BMC Software Inc. CEO Peter Leav presents an award to Hemanth Rama (right) for his patent accomplishments.

With the implementation of two patents to improve the computer industry, Hemanth Rama (M.S. ’05) is part of his company’s driving force in Silicon Valley.

Rama and his team of inventors at BMC Software Inc. in Santa Clara, California, have demonstrated why the mainframe computer is still a critical technology in the business world and have used the patents to reduce the expense of running mainframes.

Most of the world’s largest corporations use mainframes in their daily operations, according to IBM, which builds the mainframes. In banking, finance, health care, insurance, utilities, government and other private and public enterprises, the mainframe is the foundation of modern business.

“More than 70 percent of global Fortune 500 companies use the mainframe to run their core business application,” said Rama, a senior product developer with BMC since graduating from Northern. “Innovation here will have a huge impact in the industry and economy. Being able to make a difference in a big way is what I like about being a mainframe developer.”

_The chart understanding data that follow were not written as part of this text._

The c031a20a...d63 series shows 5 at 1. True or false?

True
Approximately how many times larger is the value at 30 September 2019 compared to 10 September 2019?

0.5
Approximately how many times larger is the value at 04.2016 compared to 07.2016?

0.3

The biggest expense of mainframe ownership is the monthly licensing charge (MLC) for the software that runs on mainframes, he said. A company’s MLC is based on the peak hourly usage of the month. Using the patents to develop their product, called Intelligent Capping, Rama and his coworkers were able to reduce the peak usage for their clients in the last couple of years and have cut the MLC by as much as 20 percent.

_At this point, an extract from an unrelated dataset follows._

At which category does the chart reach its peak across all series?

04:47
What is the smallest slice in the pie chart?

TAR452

“We cracked one of the biggest challenges that the mainframe industry is facing today – the high cost of ownership,” Rama said.

NIU was the foundation for his success, he said, because of the outstanding professors and computer science curriculum.

“I can’t overestimate the lasting impression I had from the teachings of some of the brilliant professors at NIU,” Rama said.

He recalled enjoying the mainframe course work, which allowed him to be part of developing a student operating system simulator to demonstrate the internal architectural concepts of Multiple Virtual Storage, an operating system for mainframes.

When it comes to making a difference in the computer industry, Rama is far from finished. Getting a single patent is a rarity, yet he has another patent pending to prevent certain workloads from running during peak hours on mainframes so companies can save even more.